**Uraian Soal**
Tolong salin kembali berita tentang revisi KUHP dari "Anggota Panja Revisi" sampai dengan "delik aduannya diperluas.", lalu tukar "kumpul kebo" dengan "hidup bersama".

**Bagian Teks**
------------------------------

Revisi KUHP, Delik Aduan Zina dan Kumpul Kebo Diperluas

Senin, 16 September 2019 - 15:17 WIB
Revisi KUHP, Delik Aduan Zina dan Kumpul Kebo Diperluas
Revisi KUHP, Delik Aduan Zina dan Kumpul Kebo Diperluas
A A A
JAKARTA - Panitia Kerja (Panja) DPR dan pemerintah telah menyelesaikan pembahasan dan perumusan Revisi Kitab Undang-Undang Hukup Pidana (KUHP) pada Minggu 15 September 2019, malam kemarin.

Anggota Panja Revisi KUHP Arsul Sani menjelaskan, ada beberapa hal yang disempurnakan, salah satunya soal perzinahan dan cohabitation atau kumpul kebo yang delik aduannya diperluas.

"Tadi malam kami juga menyelesaikan pembahasan dan perumusan revisi KUHP. Tinggal kemudian kami menyempurnakan beberapa penjelasan pasal," kata Arsul Sani di Kompleks Parlemen Senayan, Jakarta, Senin (16/9/2019).

"Tetapi kalau urusan politik hukumnya, urusan substansinya, revisi KUHP sudah selesai. Yang belum tinggal tentu ada benerpa soal redaksional dan ini lebih kita serahkan kepada ahli bahasa," sambungnya.

(Baca juga: Tak Dilibatkan, Agus Rahardjo Khawatir Revisi UU Lemahkan KPK)

------------------------------

**Data Tercatat**
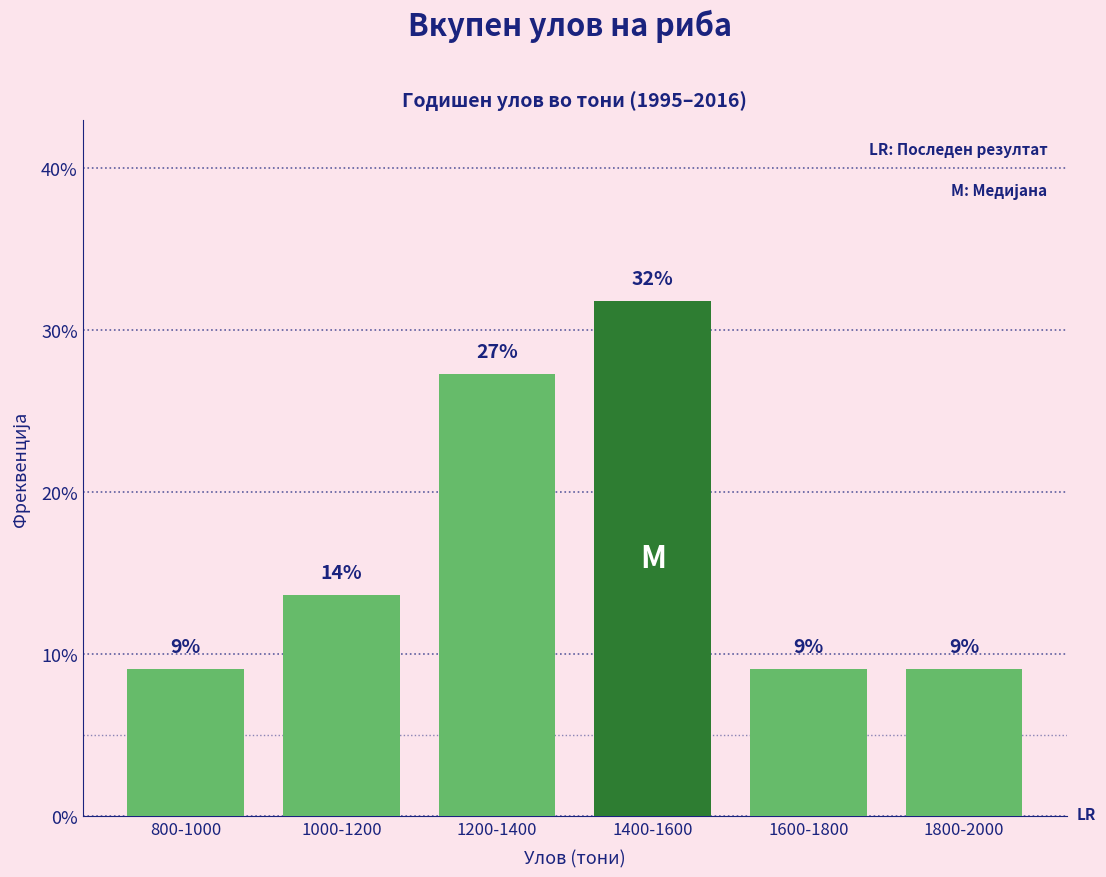

Are the bars horizontal?

No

------------------------------

**Hasil di Bawah**
Anggota Panja Revisi KUHP Arsul Sani menjelaskan, ada beberapa hal yang disempurnakan, salah satunya soal perzinahan dan cohabitation atau hidup bersama yang delik aduannya diperluas.